[Start of section]

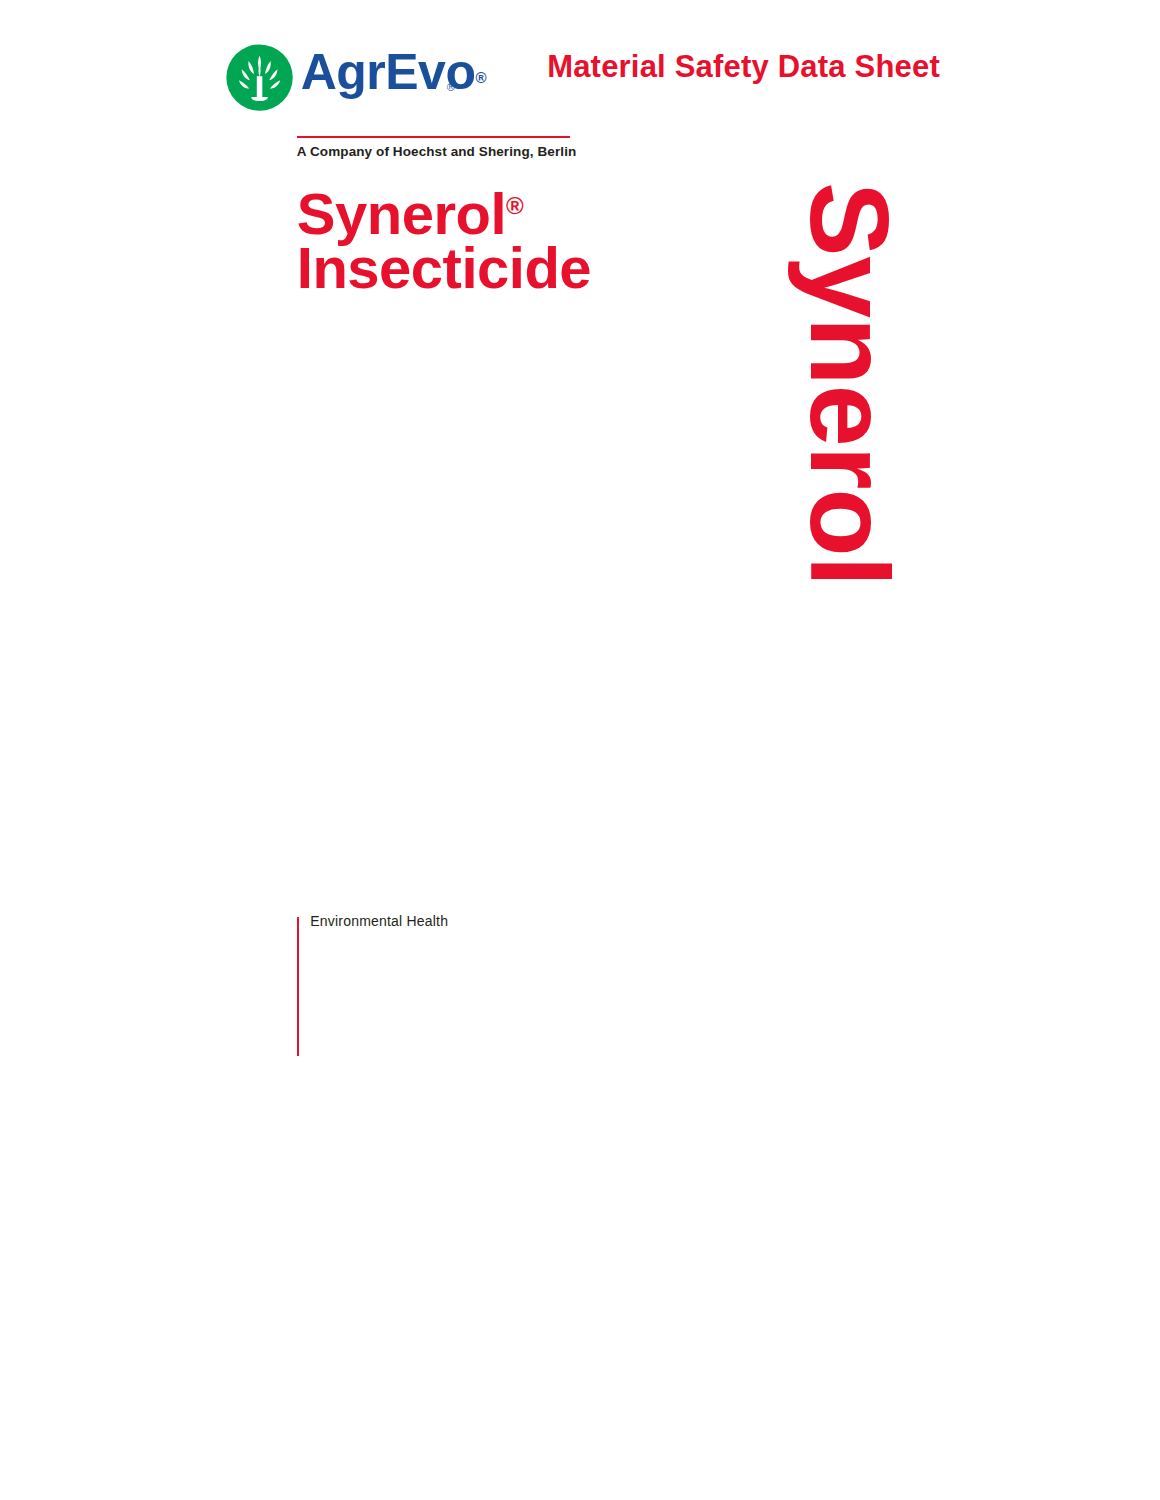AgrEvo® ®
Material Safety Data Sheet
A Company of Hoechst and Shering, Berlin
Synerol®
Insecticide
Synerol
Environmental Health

[End of section]

*Task directions*
Take the entries above and set them down exactly, minus the pictures.

*Response area*
AgrEvo® ®
Material Safety Data Sheet
A Company of Hoechst and Shering, Berlin
Synerol®
Insecticide
Synerol
Environmental Health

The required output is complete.